Reproduce the entries that follow verbatim, down to the final line.

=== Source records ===
====

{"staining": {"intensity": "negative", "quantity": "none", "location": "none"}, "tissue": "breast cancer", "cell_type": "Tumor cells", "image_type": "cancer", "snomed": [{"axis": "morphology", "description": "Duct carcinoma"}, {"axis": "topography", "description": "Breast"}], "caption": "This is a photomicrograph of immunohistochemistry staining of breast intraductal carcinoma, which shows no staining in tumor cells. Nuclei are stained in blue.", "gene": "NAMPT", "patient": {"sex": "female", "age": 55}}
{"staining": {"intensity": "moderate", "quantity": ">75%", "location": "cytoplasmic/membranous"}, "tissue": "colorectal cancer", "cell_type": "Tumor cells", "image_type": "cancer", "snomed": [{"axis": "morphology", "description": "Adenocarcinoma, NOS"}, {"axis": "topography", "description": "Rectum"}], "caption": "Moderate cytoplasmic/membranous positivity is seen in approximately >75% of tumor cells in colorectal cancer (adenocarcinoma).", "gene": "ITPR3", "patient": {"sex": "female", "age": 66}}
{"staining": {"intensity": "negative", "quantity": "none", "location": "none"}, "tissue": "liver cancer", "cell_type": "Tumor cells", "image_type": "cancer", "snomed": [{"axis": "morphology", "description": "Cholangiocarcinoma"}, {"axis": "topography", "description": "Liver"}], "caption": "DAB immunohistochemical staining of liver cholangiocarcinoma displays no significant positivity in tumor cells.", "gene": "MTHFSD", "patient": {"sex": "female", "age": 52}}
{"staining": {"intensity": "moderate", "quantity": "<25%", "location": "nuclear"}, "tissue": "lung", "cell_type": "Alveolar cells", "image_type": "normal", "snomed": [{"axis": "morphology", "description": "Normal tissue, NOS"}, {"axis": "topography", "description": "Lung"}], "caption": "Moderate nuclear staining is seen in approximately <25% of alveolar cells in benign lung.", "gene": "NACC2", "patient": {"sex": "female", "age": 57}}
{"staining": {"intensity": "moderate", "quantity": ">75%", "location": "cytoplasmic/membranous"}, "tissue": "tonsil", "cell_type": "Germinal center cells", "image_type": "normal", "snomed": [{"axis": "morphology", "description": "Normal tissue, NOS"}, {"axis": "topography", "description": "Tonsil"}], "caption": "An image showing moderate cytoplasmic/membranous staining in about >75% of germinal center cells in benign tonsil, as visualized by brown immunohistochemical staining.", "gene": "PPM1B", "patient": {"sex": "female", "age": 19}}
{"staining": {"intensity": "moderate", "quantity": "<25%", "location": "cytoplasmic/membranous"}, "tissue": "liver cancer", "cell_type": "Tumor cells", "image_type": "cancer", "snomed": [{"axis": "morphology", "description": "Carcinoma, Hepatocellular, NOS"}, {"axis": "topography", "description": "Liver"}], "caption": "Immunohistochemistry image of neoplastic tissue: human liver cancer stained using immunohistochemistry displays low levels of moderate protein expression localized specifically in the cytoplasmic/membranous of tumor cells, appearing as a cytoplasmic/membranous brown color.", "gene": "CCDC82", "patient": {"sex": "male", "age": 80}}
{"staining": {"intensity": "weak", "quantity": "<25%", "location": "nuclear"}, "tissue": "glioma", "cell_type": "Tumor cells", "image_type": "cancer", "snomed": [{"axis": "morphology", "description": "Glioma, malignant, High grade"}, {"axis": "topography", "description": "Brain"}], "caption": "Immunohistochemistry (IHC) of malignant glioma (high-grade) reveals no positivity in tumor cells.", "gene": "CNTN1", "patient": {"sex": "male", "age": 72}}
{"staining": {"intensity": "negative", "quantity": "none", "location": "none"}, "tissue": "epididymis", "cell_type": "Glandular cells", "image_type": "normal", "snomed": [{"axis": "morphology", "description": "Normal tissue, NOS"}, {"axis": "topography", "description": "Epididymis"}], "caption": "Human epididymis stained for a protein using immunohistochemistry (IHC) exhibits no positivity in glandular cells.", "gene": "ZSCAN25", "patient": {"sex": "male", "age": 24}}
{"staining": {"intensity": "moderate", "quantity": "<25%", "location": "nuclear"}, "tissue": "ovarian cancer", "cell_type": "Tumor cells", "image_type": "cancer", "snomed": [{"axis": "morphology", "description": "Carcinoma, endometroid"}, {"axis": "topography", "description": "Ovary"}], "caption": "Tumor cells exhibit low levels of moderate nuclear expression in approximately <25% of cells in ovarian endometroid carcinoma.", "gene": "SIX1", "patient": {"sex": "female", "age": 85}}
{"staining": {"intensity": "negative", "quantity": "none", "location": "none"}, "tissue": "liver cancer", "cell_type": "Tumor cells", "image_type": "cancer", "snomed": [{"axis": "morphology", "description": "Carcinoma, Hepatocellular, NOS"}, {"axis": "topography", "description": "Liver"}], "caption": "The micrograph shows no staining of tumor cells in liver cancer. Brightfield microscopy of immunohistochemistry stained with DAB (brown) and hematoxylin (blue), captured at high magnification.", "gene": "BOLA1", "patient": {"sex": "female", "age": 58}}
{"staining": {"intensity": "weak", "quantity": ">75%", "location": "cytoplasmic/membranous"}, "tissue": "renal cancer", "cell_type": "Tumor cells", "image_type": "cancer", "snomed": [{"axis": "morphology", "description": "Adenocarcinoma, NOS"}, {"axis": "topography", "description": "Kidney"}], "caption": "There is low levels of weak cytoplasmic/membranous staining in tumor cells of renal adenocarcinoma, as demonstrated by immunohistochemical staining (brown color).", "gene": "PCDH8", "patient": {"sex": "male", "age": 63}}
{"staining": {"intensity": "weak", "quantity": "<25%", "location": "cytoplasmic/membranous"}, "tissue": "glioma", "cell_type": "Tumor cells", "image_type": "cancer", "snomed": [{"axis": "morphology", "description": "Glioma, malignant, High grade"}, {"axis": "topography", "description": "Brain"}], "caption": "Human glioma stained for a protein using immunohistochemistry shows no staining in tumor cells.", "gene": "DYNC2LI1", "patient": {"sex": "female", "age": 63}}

====

=== RESPONSE TO THE EXERCISE ===
{"staining": {"intensity": "negative", "quantity": "none", "location": "none"}, "tissue": "breast cancer", "cell_type": "Tumor cells", "image_type": "cancer", "snomed": [{"axis": "morphology", "description": "Duct carcinoma"}, {"axis": "topography", "description": "Breast"}], "caption": "This is a photomicrograph of immunohistochemistry staining of breast intraductal carcinoma, which shows no staining in tumor cells. Nuclei are stained in blue.", "gene": "NAMPT", "patient": {"sex": "female", "age": 55}}
{"staining": {"intensity": "moderate", "quantity": ">75%", "location": "cytoplasmic/membranous"}, "tissue": "colorectal cancer", "cell_type": "Tumor cells", "image_type": "cancer", "snomed": [{"axis": "morphology", "description": "Adenocarcinoma, NOS"}, {"axis": "topography", "description": "Rectum"}], "caption": "Moderate cytoplasmic/membranous positivity is seen in approximately >75% of tumor cells in colorectal cancer (adenocarcinoma).", "gene": "ITPR3", "patient": {"sex": "female", "age": 66}}
{"staining": {"intensity": "negative", "quantity": "none", "location": "none"}, "tissue": "liver cancer", "cell_type": "Tumor cells", "image_type": "cancer", "snomed": [{"axis": "morphology", "description": "Cholangiocarcinoma"}, {"axis": "topography", "description": "Liver"}], "caption": "DAB immunohistochemical staining of liver cholangiocarcinoma displays no significant positivity in tumor cells.", "gene": "MTHFSD", "patient": {"sex": "female", "age": 52}}
{"staining": {"intensity": "moderate", "quantity": "<25%", "location": "nuclear"}, "tissue": "lung", "cell_type": "Alveolar cells", "image_type": "normal", "snomed": [{"axis": "morphology", "description": "Normal tissue, NOS"}, {"axis": "topography", "description": "Lung"}], "caption": "Moderate nuclear staining is seen in approximately <25% of alveolar cells in benign lung.", "gene": "NACC2", "patient": {"sex": "female", "age": 57}}
{"staining": {"intensity": "moderate", "quantity": ">75%", "location": "cytoplasmic/membranous"}, "tissue": "tonsil", "cell_type": "Germinal center cells", "image_type": "normal", "snomed": [{"axis": "morphology", "description": "Normal tissue, NOS"}, {"axis": "topography", "description": "Tonsil"}], "caption": "An image showing moderate cytoplasmic/membranous staining in about >75% of germinal center cells in benign tonsil, as visualized by brown immunohistochemical staining.", "gene": "PPM1B", "patient": {"sex": "female", "age": 19}}
{"staining": {"intensity": "moderate", "quantity": "<25%", "location": "cytoplasmic/membranous"}, "tissue": "liver cancer", "cell_type": "Tumor cells", "image_type": "cancer", "snomed": [{"axis": "morphology", "description": "Carcinoma, Hepatocellular, NOS"}, {"axis": "topography", "description": "Liver"}], "caption": "Immunohistochemistry image of neoplastic tissue: human liver cancer stained using immunohistochemistry displays low levels of moderate protein expression localized specifically in the cytoplasmic/membranous of tumor cells, appearing as a cytoplasmic/membranous brown color.", "gene": "CCDC82", "patient": {"sex": "male", "age": 80}}
{"staining": {"intensity": "weak", "quantity": "<25%", "location": "nuclear"}, "tissue": "glioma", "cell_type": "Tumor cells", "image_type": "cancer", "snomed": [{"axis": "morphology", "description": "Glioma, malignant, High grade"}, {"axis": "topography", "description": "Brain"}], "caption": "Immunohistochemistry (IHC) of malignant glioma (high-grade) reveals no positivity in tumor cells.", "gene": "CNTN1", "patient": {"sex": "male", "age": 72}}
{"staining": {"intensity": "negative", "quantity": "none", "location": "none"}, "tissue": "epididymis", "cell_type": "Glandular cells", "image_type": "normal", "snomed": [{"axis": "morphology", "description": "Normal tissue, NOS"}, {"axis": "topography", "description": "Epididymis"}], "caption": "Human epididymis stained for a protein using immunohistochemistry (IHC) exhibits no positivity in glandular cells.", "gene": "ZSCAN25", "patient": {"sex": "male", "age": 24}}
{"staining": {"intensity": "moderate", "quantity": "<25%", "location": "nuclear"}, "tissue": "ovarian cancer", "cell_type": "Tumor cells", "image_type": "cancer", "snomed": [{"axis": "morphology", "description": "Carcinoma, endometroid"}, {"axis": "topography", "description": "Ovary"}], "caption": "Tumor cells exhibit low levels of moderate nuclear expression in approximately <25% of cells in ovarian endometroid carcinoma.", "gene": "SIX1", "patient": {"sex": "female", "age": 85}}
{"staining": {"intensity": "negative", "quantity": "none", "location": "none"}, "tissue": "liver cancer", "cell_type": "Tumor cells", "image_type": "cancer", "snomed": [{"axis": "morphology", "description": "Carcinoma, Hepatocellular, NOS"}, {"axis": "topography", "description": "Liver"}], "caption": "The micrograph shows no staining of tumor cells in liver cancer. Brightfield microscopy of immunohistochemistry stained with DAB (brown) and hematoxylin (blue), captured at high magnification.", "gene": "BOLA1", "patient": {"sex": "female", "age": 58}}
{"staining": {"intensity": "weak", "quantity": ">75%", "location": "cytoplasmic/membranous"}, "tissue": "renal cancer", "cell_type": "Tumor cells", "image_type": "cancer", "snomed": [{"axis": "morphology", "description": "Adenocarcinoma, NOS"}, {"axis": "topography", "description": "Kidney"}], "caption": "There is low levels of weak cytoplasmic/membranous staining in tumor cells of renal adenocarcinoma, as demonstrated by immunohistochemical staining (brown color).", "gene": "PCDH8", "patient": {"sex": "male", "age": 63}}
{"staining": {"intensity": "weak", "quantity": "<25%", "location": "cytoplasmic/membranous"}, "tissue": "glioma", "cell_type": "Tumor cells", "image_type": "cancer", "snomed": [{"axis": "morphology", "description": "Glioma, malignant, High grade"}, {"axis": "topography", "description": "Brain"}], "caption": "Human glioma stained for a protein using immunohistochemistry shows no staining in tumor cells.", "gene": "DYNC2LI1", "patient": {"sex": "female", "age": 63}}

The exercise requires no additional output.